[Data items]

★ ★ ★ ★ ★ ★ ★

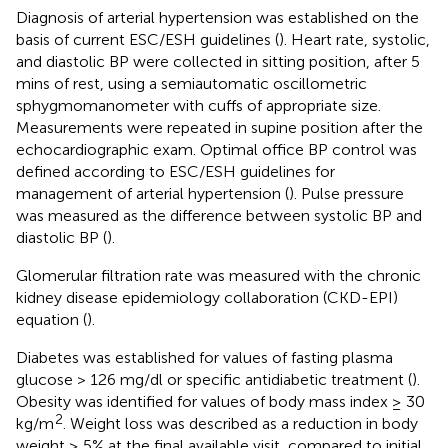
Diagnosis of arterial hypertension was established on the
basis of current ESC/ESH guidelines (
). Heart rate, systolic,
and diastolic BP were collected in sitting position, after 5
mins of rest, using a semiautomatic oscillometric
sphygmomanometer with cuffs of appropriate size.
Measurements were repeated in supine position after the
echocardiographic exam. Optimal office BP control was
defined according to ESC/ESH guidelines for
management of arterial hypertension (
). Pulse pressure
was measured as the difference between systolic BP and
diastolic BP (
).
Glomerular filtration rate was measured with the chronic
kidney disease epidemiology collaboration (CKD-EPI)
equation (
).
Diabetes was established for values of fasting plasma
glucose > 126 mg/dl or specific antidiabetic treatment (
).
Obesity was identified for values of body mass index ≥ 30
2
kg/m
. Weight loss was described as a reduction in body
weight ≥ 5% at the final available visit, compared to initial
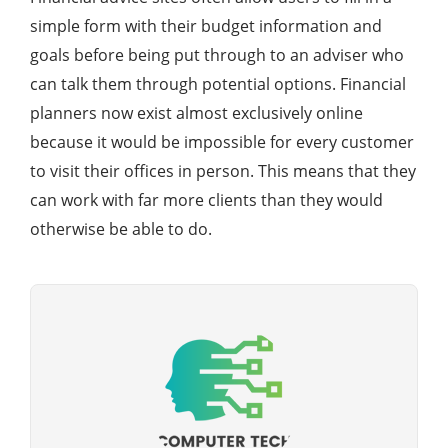
simple form with their budget information and
goals before being put through to an adviser who
can talk them through potential options. Financial
planners now exist almost exclusively online
because it would be impossible for every customer
to visit their offices in person. This means that they
can work with far more clients than they would
otherwise be able to do.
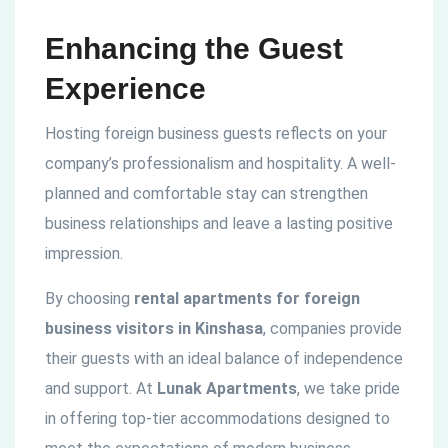
Enhancing the Guest
Experience
Hosting foreign business guests reflects on your
company’s professionalism and hospitality. A well-
planned and comfortable stay can strengthen
business relationships and leave a lasting positive
impression.
By choosing
rental apartments for foreign
business visitors in Kinshasa
, companies provide
their guests with an ideal balance of independence
and support. At
Lunak Apartments
, we take pride
in offering top-tier accommodations designed to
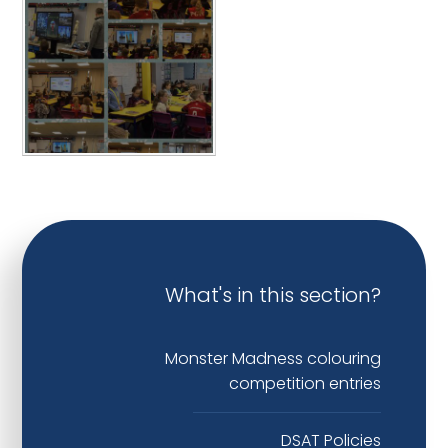
What's in this section?
Monster Madness colouring
competition entries
DSAT Policies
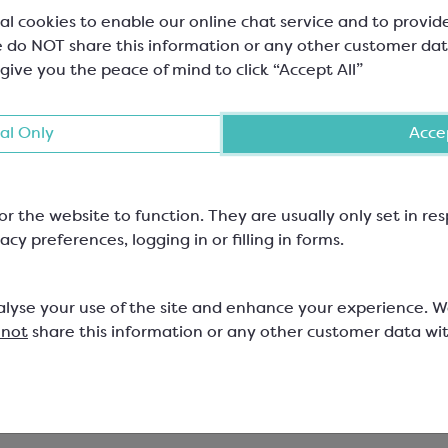
al cookies to enable our online chat service and to provid
 do NOT share this information or any other customer dat
 give you the peace of mind to click “Accept All”
al Only
Accep
or the website to function. They are usually only set in r
acy preferences, logging in or filling in forms.
ebaut White Chocolate
Polypropylene Bag wit
et
Kraft Base
alyse your use of the site and enhance your experience. 
 not
share this information or any other customer data wi
lt Chips; Minimum Cocoa Solids
100mm wide x 180mm high; Car
, Minimum M/S 22.3%
47x43mm approx; 35 micron
588
SPT3659K
53
£10.09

★ ★ ★ ★ ★ ★ ★

WHAT IS EXPECTED: Extract the text of all the records above verbatim, excluding pictures.

THE ANSWER:
Diagnosis of arterial hypertension was established on the
basis of current ESC/ESH guidelines (
). Heart rate, systolic,
and diastolic BP were collected in sitting position, after 5
mins of rest, using a semiautomatic oscillometric
sphygmomanometer with cuffs of appropriate size.
Measurements were repeated in supine position after the
echocardiographic exam. Optimal office BP control was
defined according to ESC/ESH guidelines for
management of arterial hypertension (
). Pulse pressure
was measured as the difference between systolic BP and
diastolic BP (
).
Glomerular filtration rate was measured with the chronic
kidney disease epidemiology collaboration (CKD-EPI)
equation (
).
Diabetes was established for values of fasting plasma
glucose > 126 mg/dl or specific antidiabetic treatment (
).
Obesity was identified for values of body mass index ≥ 30
2
kg/m
. Weight loss was described as a reduction in body
weight ≥ 5% at the final available visit, compared to initial
simple form with their budget information and
goals before being put through to an adviser who
can talk them through potential options. Financial
planners now exist almost exclusively online
because it would be impossible for every customer
to visit their offices in person. This means that they
can work with far more clients than they would
otherwise be able to do.
Enhancing the Guest
Experience
Hosting foreign business guests reflects on your
company’s professionalism and hospitality. A well-
planned and comfortable stay can strengthen
business relationships and leave a lasting positive
impression.
By choosing
rental apartments for foreign
business visitors in Kinshasa
, companies provide
their guests with an ideal balance of independence
and support. At
Lunak Apartments
, we take pride
in offering top-tier accommodations designed to
What's in this section?
Monster Madness colouring
competition entries
DSAT Policies
al cookies to enable our online chat service and to provid
 do NOT share this information or any other customer dat
 give you the peace of mind to click “Accept All”
al Only
Accep
or the website to function. They are usually only set in r
acy preferences, logging in or filling in forms.
ebaut White Chocolate
Polypropylene Bag wit
et
Kraft Base
alyse your use of the site and enhance your experience. 
 not
share this information or any other customer data wi
lt Chips; Minimum Cocoa Solids
100mm wide x 180mm high; Car
, Minimum M/S 22.3%
47x43mm approx; 35 micron
588
SPT3659K
53
£10.09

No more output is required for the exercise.